Senin, 16 Maret 2026 - 14:55 WIB
Trump “Tuntut” 7 Negara Kirim Kapal Perang Buka Selat Hormuz
Presiden Amerika Serikat Donald Trump menuntut sejumlah negara sekutu membantu membuka kembali Selat Hormuz yang ditutup Iran di tengah konflik yang memanas di Timur Tengah. Foto: Sky News for Hallonews

HALLONEWS.ID – Presiden Amerika Serikat (AS) Donald Trump meningkatkan tekanan terhadap negara-negara sekutunya dengan menuntut mereka ikut membantu membuka kembali Selat Hormuz, jalur pelayaran vital yang saat ini ditutup Iran di tengah memanasnya konflik di Timur Tengah.

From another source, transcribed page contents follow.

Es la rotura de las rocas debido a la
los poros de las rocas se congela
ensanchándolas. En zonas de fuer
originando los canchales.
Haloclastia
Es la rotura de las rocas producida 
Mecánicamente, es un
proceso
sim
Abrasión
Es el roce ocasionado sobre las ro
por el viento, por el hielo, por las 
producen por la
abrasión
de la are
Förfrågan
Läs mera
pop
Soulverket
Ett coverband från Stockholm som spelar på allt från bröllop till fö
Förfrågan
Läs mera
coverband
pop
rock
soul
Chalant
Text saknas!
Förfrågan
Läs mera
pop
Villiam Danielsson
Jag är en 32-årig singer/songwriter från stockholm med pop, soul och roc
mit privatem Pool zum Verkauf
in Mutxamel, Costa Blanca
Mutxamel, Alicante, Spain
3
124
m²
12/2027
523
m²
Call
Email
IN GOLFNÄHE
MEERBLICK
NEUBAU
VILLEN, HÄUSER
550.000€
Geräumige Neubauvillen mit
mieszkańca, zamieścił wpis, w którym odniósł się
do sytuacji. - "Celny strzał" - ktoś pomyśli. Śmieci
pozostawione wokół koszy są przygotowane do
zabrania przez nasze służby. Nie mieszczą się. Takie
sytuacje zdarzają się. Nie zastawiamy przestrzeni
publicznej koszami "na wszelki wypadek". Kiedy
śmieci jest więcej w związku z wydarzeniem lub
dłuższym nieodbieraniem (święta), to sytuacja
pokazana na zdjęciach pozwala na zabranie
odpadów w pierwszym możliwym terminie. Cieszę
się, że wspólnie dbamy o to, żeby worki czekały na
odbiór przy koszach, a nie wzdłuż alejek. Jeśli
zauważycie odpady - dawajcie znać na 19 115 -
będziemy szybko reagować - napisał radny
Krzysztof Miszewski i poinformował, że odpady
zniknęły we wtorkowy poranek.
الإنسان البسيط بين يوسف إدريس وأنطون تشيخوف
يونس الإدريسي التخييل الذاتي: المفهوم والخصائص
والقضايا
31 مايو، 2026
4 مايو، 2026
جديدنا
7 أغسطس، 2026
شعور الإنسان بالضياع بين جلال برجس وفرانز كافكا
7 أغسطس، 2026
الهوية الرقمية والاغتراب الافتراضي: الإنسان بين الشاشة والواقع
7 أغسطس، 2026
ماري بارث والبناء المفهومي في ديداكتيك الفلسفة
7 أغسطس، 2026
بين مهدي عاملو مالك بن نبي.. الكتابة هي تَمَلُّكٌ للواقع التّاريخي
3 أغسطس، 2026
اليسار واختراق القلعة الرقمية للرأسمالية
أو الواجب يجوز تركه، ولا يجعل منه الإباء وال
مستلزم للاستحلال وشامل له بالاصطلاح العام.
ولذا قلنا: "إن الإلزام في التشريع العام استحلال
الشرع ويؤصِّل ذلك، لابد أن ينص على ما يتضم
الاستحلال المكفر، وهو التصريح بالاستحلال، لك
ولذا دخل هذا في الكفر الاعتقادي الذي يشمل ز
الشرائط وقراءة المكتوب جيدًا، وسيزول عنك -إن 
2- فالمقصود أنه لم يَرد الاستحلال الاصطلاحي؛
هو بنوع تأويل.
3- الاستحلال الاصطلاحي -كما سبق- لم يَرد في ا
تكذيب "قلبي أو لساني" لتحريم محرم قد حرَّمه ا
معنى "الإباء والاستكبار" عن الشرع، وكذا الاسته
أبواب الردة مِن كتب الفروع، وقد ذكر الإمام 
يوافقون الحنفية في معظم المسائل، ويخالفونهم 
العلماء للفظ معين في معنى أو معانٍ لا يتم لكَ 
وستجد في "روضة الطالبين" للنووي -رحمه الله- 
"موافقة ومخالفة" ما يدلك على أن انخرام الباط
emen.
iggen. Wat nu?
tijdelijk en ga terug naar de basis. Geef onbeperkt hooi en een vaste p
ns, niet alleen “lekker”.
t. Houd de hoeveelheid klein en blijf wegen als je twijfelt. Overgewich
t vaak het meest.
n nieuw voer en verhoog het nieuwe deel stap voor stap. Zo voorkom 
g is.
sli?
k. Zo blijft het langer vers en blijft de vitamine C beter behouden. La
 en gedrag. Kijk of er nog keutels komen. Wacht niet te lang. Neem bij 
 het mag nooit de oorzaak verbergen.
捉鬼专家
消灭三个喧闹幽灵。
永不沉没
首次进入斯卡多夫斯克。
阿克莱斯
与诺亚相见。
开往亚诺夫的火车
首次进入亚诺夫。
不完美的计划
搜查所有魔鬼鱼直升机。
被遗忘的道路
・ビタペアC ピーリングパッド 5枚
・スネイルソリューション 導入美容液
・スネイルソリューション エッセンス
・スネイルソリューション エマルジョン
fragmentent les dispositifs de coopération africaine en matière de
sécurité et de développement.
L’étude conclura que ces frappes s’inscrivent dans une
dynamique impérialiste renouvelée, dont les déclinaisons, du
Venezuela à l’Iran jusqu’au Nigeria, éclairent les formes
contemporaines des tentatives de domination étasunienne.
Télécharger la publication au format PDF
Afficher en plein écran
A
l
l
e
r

Berbicara kepada wartawan di dalam Air Force One pada Minggu malam (15/3/2026) waktu setempat, Trump menegaskan bahwa negara-negara yang bergantung pada energi dari kawasan Teluk harus ikut bertanggung jawab menjaga keamanan jalur pelayaran tersebut.

“Saya benar-benar menuntut negara-negara ini datang dan melindungi wilayah mereka sendiri, karena dari sanalah mereka mendapatkan energi,” kata Trump seperti dilansir Sky News

Ia menyebut sekitar tujuh negara telah didekati untuk bergabung dalam operasi keamanan maritim di kawasan tersebut. Namun, Trump belum mengungkapkan negara mana saja yang bersedia terlibat.
Menurutnya, operasi untuk membuka kembali jalur pelayaran itu seharusnya tidak sulit dilakukan karena kemampuan rudal dan drone Iran telah “dihancurkan”.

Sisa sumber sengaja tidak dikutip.